Yesterday I had the pleasure of visiting Columbus Preparatory Academy, a K-8 Mosaica-run charter school on Columbus’s west side that is a poster child for the successful turnaround of a troubled school.
In 2008, the school was rated F by the state and student performance on state assessments was abysmal. Today the school is rated A+ (aka, Excellent with Distinction) and boasts achievement levels that best that of nearly all of the area’s top-performing schools (and are leaps and bounds above the state’s definition of “proficiency”). This transformation was achieved while the school continued serving a challenged student population – about 72 percent of students are economically disadvantaged and eligible for free or reduced-price lunch – and retained nearly all of the same teachers and staff members who were working in the school when it was failing (in a school that now employs 30 teachers, the principal said just seven or eight teachers have left during his four-year tenure).

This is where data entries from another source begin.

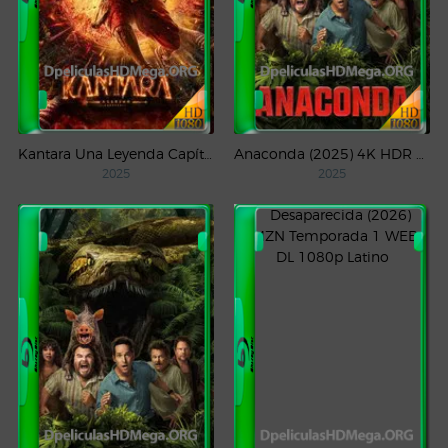
Kantara Una Leyenda Capítulo – 1 (2025) WEB-DL 1080p Latino
Anaconda (2025) 4K HDR WEB-DL 2160p Latino
2025
2025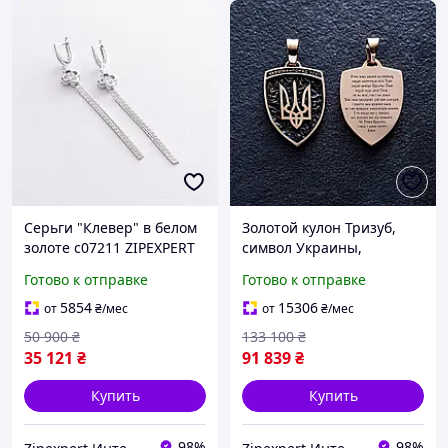
Серьги "Клевер" в белом
Золотой кулон Тризуб,
золоте с07211 ZIPEXPERT
символ Украины,
патриотический кулон с
Готово к отправке
Готово к отправке
гравировкой
5854
15306
от
₴
/мес
от
₴
/мес
50 900
₴
133 100
₴
35 121
₴
91 839
₴
Купить
Купить
98%
98%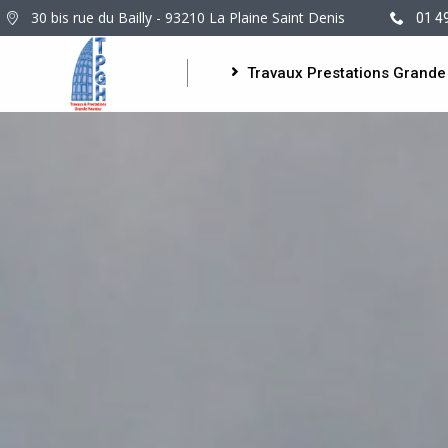
30 bis rue du Bailly - 93210 La Plaine Saint Denis
01 4
Travaux Prestations Grande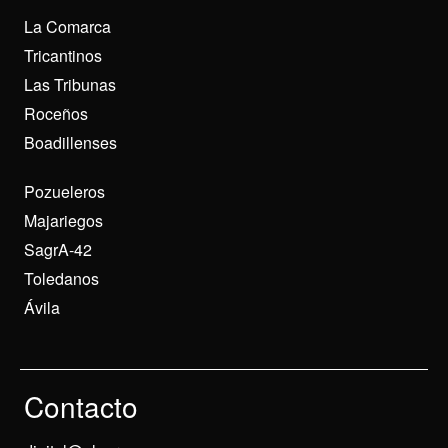
La Comarca
Tricantinos
Las Tribunas
Roceños
Boadillenses
Pozueleros
Majariegos
SagrA-42
Toledanos
Ávila
Contacto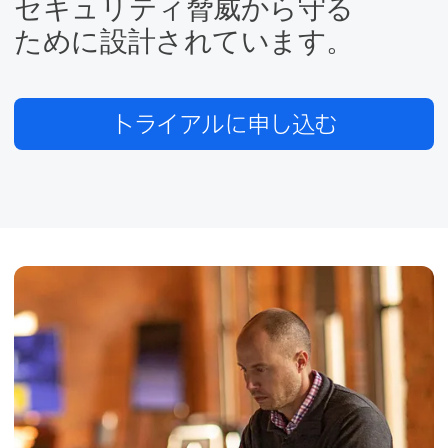
セキュリティ脅威から​守る​
ために​設計されています。
トライアルに​申し込む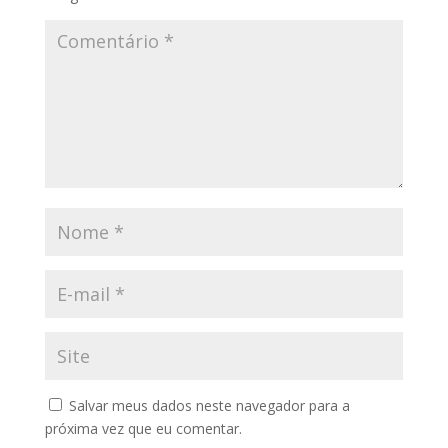
Salvar meus dados neste navegador para a
próxima vez que eu comentar.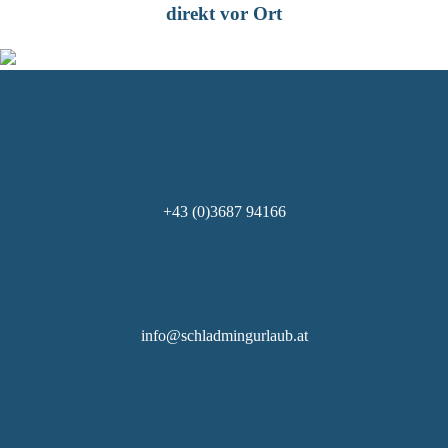
direkt vor Ort
+43 (0)3687 94166
info@schladmingurlaub.at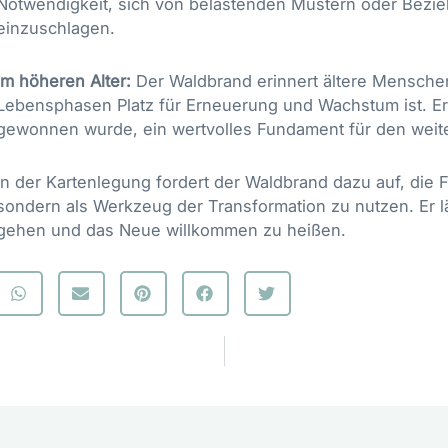
Notwendigkeit, sich von belastenden Mustern oder Bez
einzuschlagen.
Im höheren Alter:
Der Waldbrand erinnert ältere Menschen
Lebensphasen Platz für Erneuerung und Wachstum ist. Er z
gewonnen wurde, ein wertvolles Fundament für den weite
In der Kartenlegung fordert der Waldbrand dazu auf, die
sondern als Werkzeug der Transformation zu nutzen. Er l
gehen und das Neue willkommen zu heißen.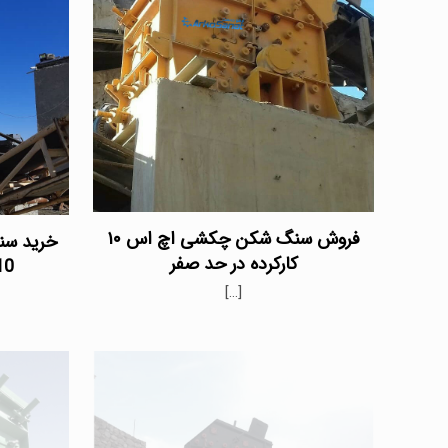
فروش سنگ شکن چکشی اچ اس ۱۰
کارکرده در حد صفر
HS10 )
[…]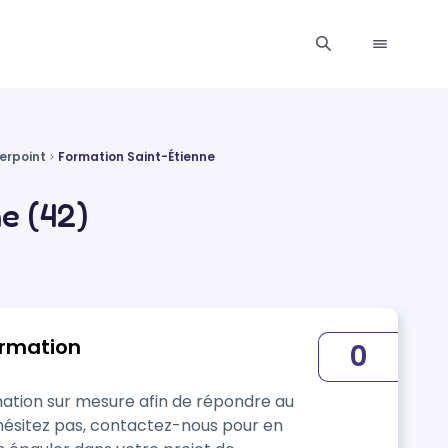
erpoint
Formation Saint-Étienne
e (42)
ormation
0
ation sur mesure afin de répondre au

So what are the keys to CPA’s success? Two things immediately stand out:
Leadership. Principal Chad Carr (who has led the turnaround since taking over the school four years ago) is committed to the success of his students, staff, and school like few others in his field. I don’t say that lightly as I know a lot of absolutely terrific school leaders, but spend five minutes with Carr and I think most people would be hard-pressed not to agree that he is in a leadership class with few others. Early in his tenure at the school he made a series of important changes that he and the teachers I talked with agree have made a tremendous difference: eliminating rampant violence in the building; reassigning teachers to roles better suited for them and providing them with improved professional development and other support; and taking discipline, parent complaints, and similar non-instructional work off his teachers’ plates so that they can focus their full time and effort on teaching.

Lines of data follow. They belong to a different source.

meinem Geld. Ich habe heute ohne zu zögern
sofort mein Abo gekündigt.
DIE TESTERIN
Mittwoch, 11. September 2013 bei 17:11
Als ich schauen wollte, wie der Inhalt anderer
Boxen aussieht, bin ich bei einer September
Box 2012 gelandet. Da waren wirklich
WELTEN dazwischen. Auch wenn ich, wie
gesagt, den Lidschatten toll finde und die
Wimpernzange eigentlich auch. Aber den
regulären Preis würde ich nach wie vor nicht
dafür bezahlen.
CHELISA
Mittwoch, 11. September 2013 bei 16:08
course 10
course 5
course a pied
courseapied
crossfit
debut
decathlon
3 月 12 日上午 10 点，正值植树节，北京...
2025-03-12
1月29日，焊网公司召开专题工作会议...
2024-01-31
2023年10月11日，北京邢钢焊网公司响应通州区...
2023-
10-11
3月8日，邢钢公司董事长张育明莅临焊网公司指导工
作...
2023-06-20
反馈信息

Use of data and goal setting. Everyone – from the principal and teachers to kindergartners and classroom aides – is focused squarely on raising student achievement. Every child in the building knows the school’s goal for its Performance Index score this year (the PI Score is an Ohio calculation that reflects overall student achievement on the state’s exams and doesn’t include value-added measures or AYP), and there are visual reminders throughout the building of this goal and where individual students are on their path toward meeting it. Teachers use data daily to drive instructional decisions and measure progress toward long-term goals, and staff use testing and data to inspire, challenge, and boost the confidence of their students.

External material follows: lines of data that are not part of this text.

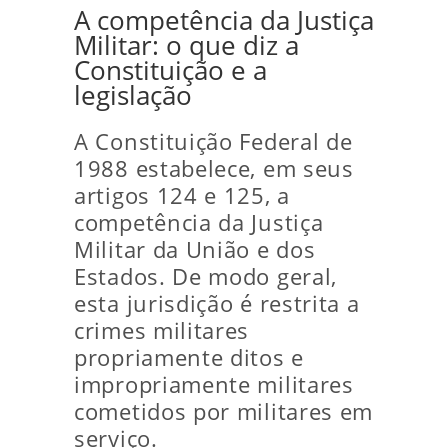
A competência da Justiça
Militar: o que diz a
Constituição e a
legislação
A Constituição Federal de
1988 estabelece, em seus
artigos 124 e 125, a
competência da Justiça
Militar da União e dos
Estados. De modo geral,
esta jurisdição é restrita a
crimes militares
propriamente ditos e
impropriamente militares
cometidos por militares em
serviço.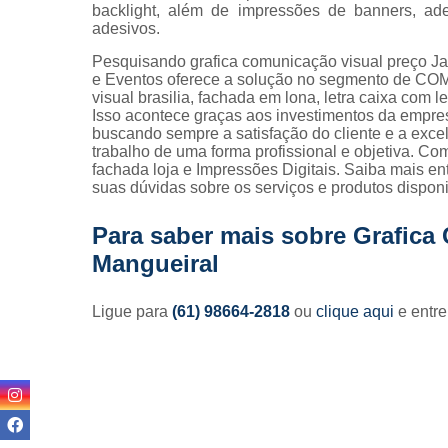
backlight, além de impressões de banners, ade
adesivos.
Pesquisando grafica comunicação visual preço J
e Eventos oferece a solução no segmento de C
visual brasilia, fachada em lona, letra caixa com l
Isso acontece graças aos investimentos da empres
buscando sempre a satisfação do cliente e a exc
trabalho de uma forma profissional e objetiva. Co
fachada loja e Impressões Digitais. Saiba mais 
suas dúvidas sobre os serviços e produtos dispon
Para saber mais sobre Grafica
Mangueiral
Ligue para
(61) 98664-2818
ou
clique aqui
e entre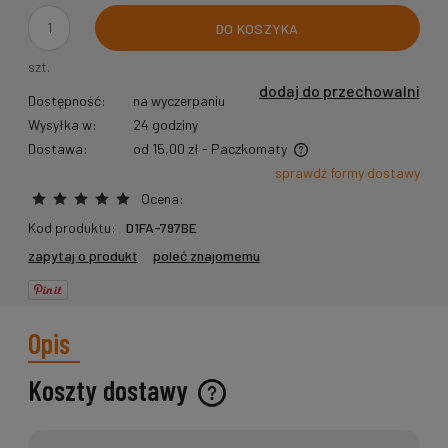
DO KOSZYKA
szt.
dodaj do przechowalni
Dostępność:
na wyczerpaniu
Wysyłka w:
24 godziny
Dostawa:
od 15,00 zł
- Paczkomaty
Cena nie zawiera ewentualnych kosztów płatności
sprawdź formy dostawy
Ocena:
Kod produktu:
D1FA-797BE
zapytaj o produkt
poleć znajomemu
Opis
Koszty dostawy
Cena nie zawiera ewentualnych kosztów płatności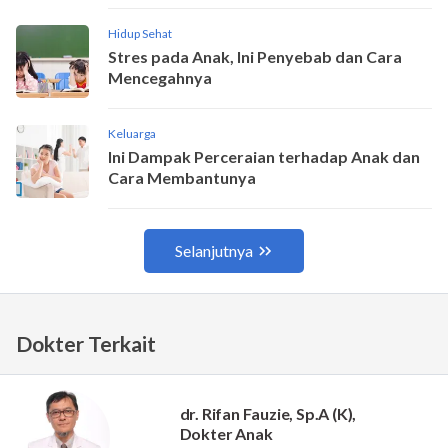
Dokter Terkait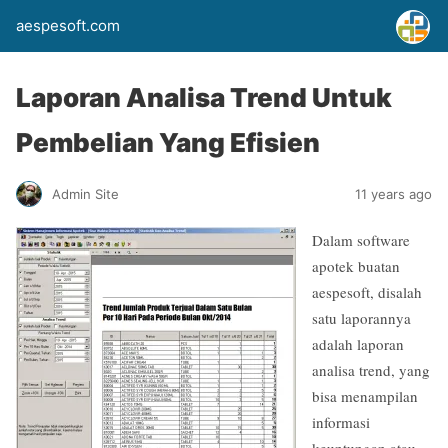
aespesoft.com
Laporan Analisa Trend Untuk
Pembelian Yang Efisien
Admin Site
11 years ago
Dalam software
apotek buatan
aespesoft, disalah
satu laporannya
adalah laporan
analisa trend, yang
bisa menampilan
informasi
keuntungan atau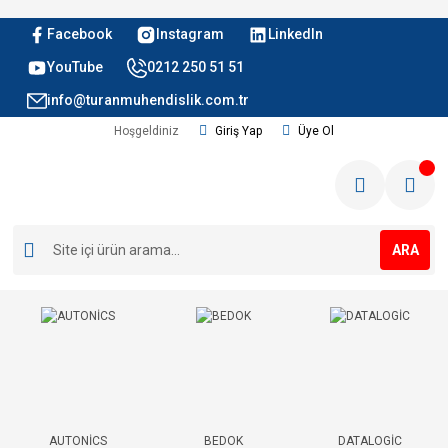
Facebook
Instagram
LinkedIn
YouTube
0212 250 51 51
info@turanmuhendislik.com.tr
Hoşgeldiniz
Giriş Yap
Üye Ol
ARA
AUTONİCS
BEDOK
DATALOGİC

These certainly aren’t “secrets” to success. They are common themes in most all successful schools and especially among successful turnarounds (and were common among the high-performing urban schools we featured in 2010’s Needles in a Haystack report). But as rare as successful turnarounds are, they are worth repeating and sharing.
We’ll keep an eye on Columbus Prep’s performance and report back when this year’s results are released come summer. Everyone involved with the school expects them to be outstanding. The principal pointed out that CPA’s third graders are the first cohort to have come up since kindergarten under the turnaround. Those students haven’t yet taken a state assessment, and he sees only excellence to come when they finally get a crack at them.